Mr Bacon's conclusions were hotly disputed by the Irish Farmers' Association. Farmers picketed meat plants over the issue in January, and his report, Irish Beef Processing - Trends, Market Structure and Value Chain Analysis, is the meat association's submission to a subsequent inquiry. Mr Bacon compiled the report with Prof Moore McDowell and Mr Vincent Hogan of the economics department at University College Dublin.
"If the Irish Meat Association members were attempting to operate a cartel, they have done a very bad job," Mr Bacon told a press conference in Dublin.
The main finding was that cattle prices were determined by market forces and the market suitability of cattle. It said the price paid to farmers for 03 grade bullocks, the benchmark animal in slaughtering, had fallen from about 100p a lb. in 1993 to 8085p a lb. in 1999.
It concluded that this was primarily due to three factors: reform of the Common Agricultural Policy, the World Trade Agreement and the BSE crisis.
Mr Bacon said that while the price paid to farmers for beef had fallen, EU premium payments to compensate had risen from 9p a lb. to 35p in the same period. However, output of cattle increased by 22 per cent in the same period while it fell by 4 per cent in the rest of the EU.
According to Mr Bacon, the beef factories were making estimated profit levels of 2 per cent of turnover in the period, and it was hard to see how this represented an industry which was exploiting market power to drive down input prices.

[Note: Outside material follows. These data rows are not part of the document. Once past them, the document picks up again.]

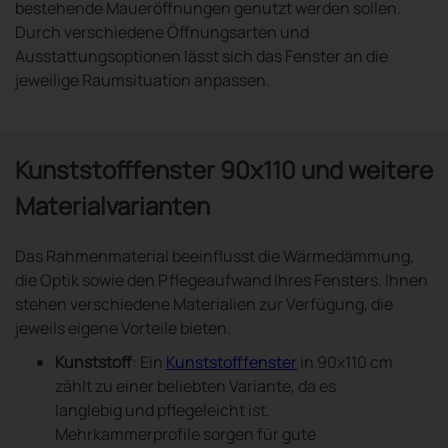
bestehende Maueröffnungen genutzt werden sollen.
Durch verschiedene Öffnungsarten und
Ausstattungsoptionen lässt sich das Fenster an die
jeweilige Raumsituation anpassen.
Kunststofffenster 90x110 und weitere
Materialvarianten
Das Rahmenmaterial beeinflusst die Wärmedämmung,
die Optik sowie den Pflegeaufwand Ihres Fensters. Ihnen
stehen verschiedene Materialien zur Verfügung, die
jeweils eigene Vorteile bieten.
Kunststoff
: Ein
Kunststofffenster
in 90x110 cm
zählt zu einer beliebten Variante, da es
langlebig und pflegeleicht ist.
Mehrkammerprofile sorgen für gute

An analysis of the 1998 data on the value chain for the purchase of cattle through to sale of beef on the domestic and export markets showed the gross value added at processing was 21 percent, an insufficient margin to cover costs, leaving processors with an estimated loss of 1p a lb. on every animal slaughtered.

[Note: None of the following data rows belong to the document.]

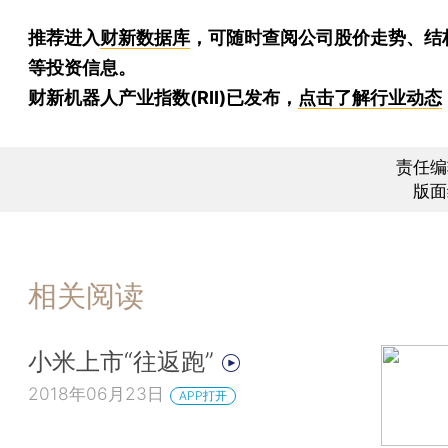
推荐进入
财新数据库
，可随时查阅公司股价走势、结
等投资信息。
财新机器人产业指数(RII)已发布，
点击了解行业动态
责任编
版面
相关阅读
小米上市“往返跑”
2018年06月23日
APP打开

While members of the Irish Meat Association dominated beef-processing, its members accounted for just 25 per cent of production for domestic consumption, equivalent to 3 per cent of IMA total production. "IMA member firms find themselves in the strange position of controlling production which dwarfs domestic consumption, yet they are not in a position to influence the domestic market price ex-factory," the report said.
Mr Tom Parlon, the IFA president, who led the farmer blockade of meat plants in January, rejected what he said were attempts by the IMA to gloss over the reality of the cartel which held down cattle prices last autumn and led to the dispute.
He described the report as "a selected historical analysis", and said it confirmed the dominant position of the IMA's members in the industry yet ignored the abuse of market power by the factories in the absence of live exports of adult cattle.